The question of whether our smartphones are always listening to us is cropping up on online forums and Twitter almost daily, and most users have had the experience of talking about something then, soon after that, seeing online ads about that specific thing.
Have you ever had the experience of talking about something, then seeing an online ad related to that real-world conversation, as if your phone is ‘listening’?
— Tom Whitwell (@TomWhitwell) September 7, 2019
But are the phones (or apps) actually “listening”? Could it simply be that ad-serving companies have access to too much data about us and our online and offline behaviour (and that of our nearest and dearest), allowing them to predict what we might want or need?
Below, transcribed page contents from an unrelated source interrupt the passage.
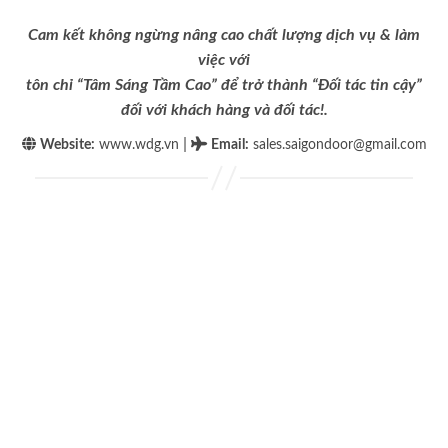
Cam kết không ngừng nâng cao chất lượng dịch vụ & làm
việc với
tôn chỉ “Tâm Sáng Tầm Cao” để trở thành “Đối tác tin cậy”
đối với khách hàng và đối tác!.
|
Website:
www.wdg.vn
Email
:
sales.saigondoor@gmail.com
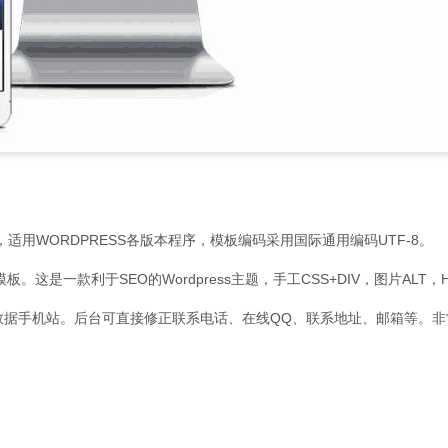
板，适用WORDPRESS各版本程序，模板编码采用国际通用编码UTF-8。
模板。这是一款利于SEO的Wordpress主题，手工CSS+DIV，图片ALT
据手机站。后台可直接修正联系电话、在线QQ、联系地址、邮箱等。非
Or is our mind playing tricks on us?
Mobile security company Wandera has decided to check whether smartphones are “listening” our conversations and sending out voice recordings while we’re not using them.
Testing: iPhone and Samsung Galaxy devices
The company took two iPhones and two Samsung Galaxy phones and put one of each in an audio test room (where a pet food YouTube playlist ran on a loop for 30 minutes for three days in a row) and a silent test room.
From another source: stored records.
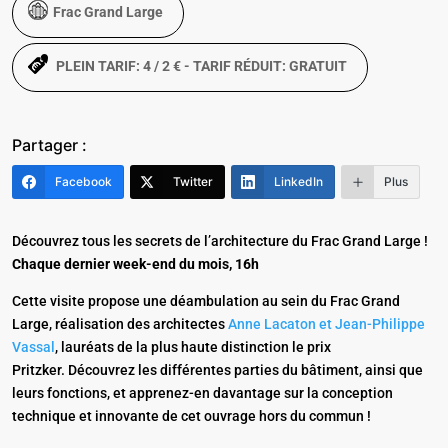
Frac Grand Large
PLEIN TARIF: 4 / 2 € - TARIF RÉDUIT: GRATUIT
Partager :
Facebook
Twitter
LinkedIn
Plus
Découvrez tous les secrets de l’architecture du Frac Grand Large !
Chaque dernier week-end du mois, 16h
Cette visite propose une déambulation au sein du Frac Grand
Large, réalisation des architectes
Anne Lacaton et Jean-Philippe
Vassal
, lauréats de la plus haute distinction le prix
Pritzker. Découvrez les différentes parties du bâtiment, ainsi que
leurs fonctions, et apprenez-en davantage sur la conception
technique et innovante de cet ouvrage hors du commun !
Each of the phones had Facebook, Instagram, Chrome, Snapchat, YouTube, and Amazon apps installed, with all user permissions. During the testing, the apps were closed, automatic app updates were disabled, and the phones locked.
After the 30-minute test periods, the researchers unlocked the devices and recorded battery consumption, data consumption, and background usage of apps, then checked each of the apps for pet food-related apps.
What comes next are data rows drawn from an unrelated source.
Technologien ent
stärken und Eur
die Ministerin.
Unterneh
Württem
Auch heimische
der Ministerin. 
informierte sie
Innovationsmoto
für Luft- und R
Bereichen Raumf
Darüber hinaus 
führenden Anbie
The result? No or a very minimal increase of data and battery consumption by the dormant phones in the audio room and no pet food ads showing up after the tests on any of the apps.
“We observed that the data from our tests is much lower than the virtual assistant data over the 30-minute time period, which suggests that the constant recording of conversations and uploading to the cloud is not happening on any of these tested apps. If it was, we’d expect data usage to be as high as the virtual assistants’ data consumption,” said James Mack, a systems engineer at Wandera.
No evidence of phones or apps “listening”
Eldar Tuvey, one of the company’s founders and its CEO, told the BBC that they found no evidence of phones listening in on users’ conversations. He did say that it might be happening in a way that they don’t know about, but that it’s highly unlikely.
It’s good to note that, previously, a much longer study by researchers at Northeastern University also found no evidence that Android apps are secretly switching on phones’ microphone and/or sending audio out. (Though, they said, it’s possible that an app might have transformed an audio recording into a text transcript and sent that without their system noticing it.)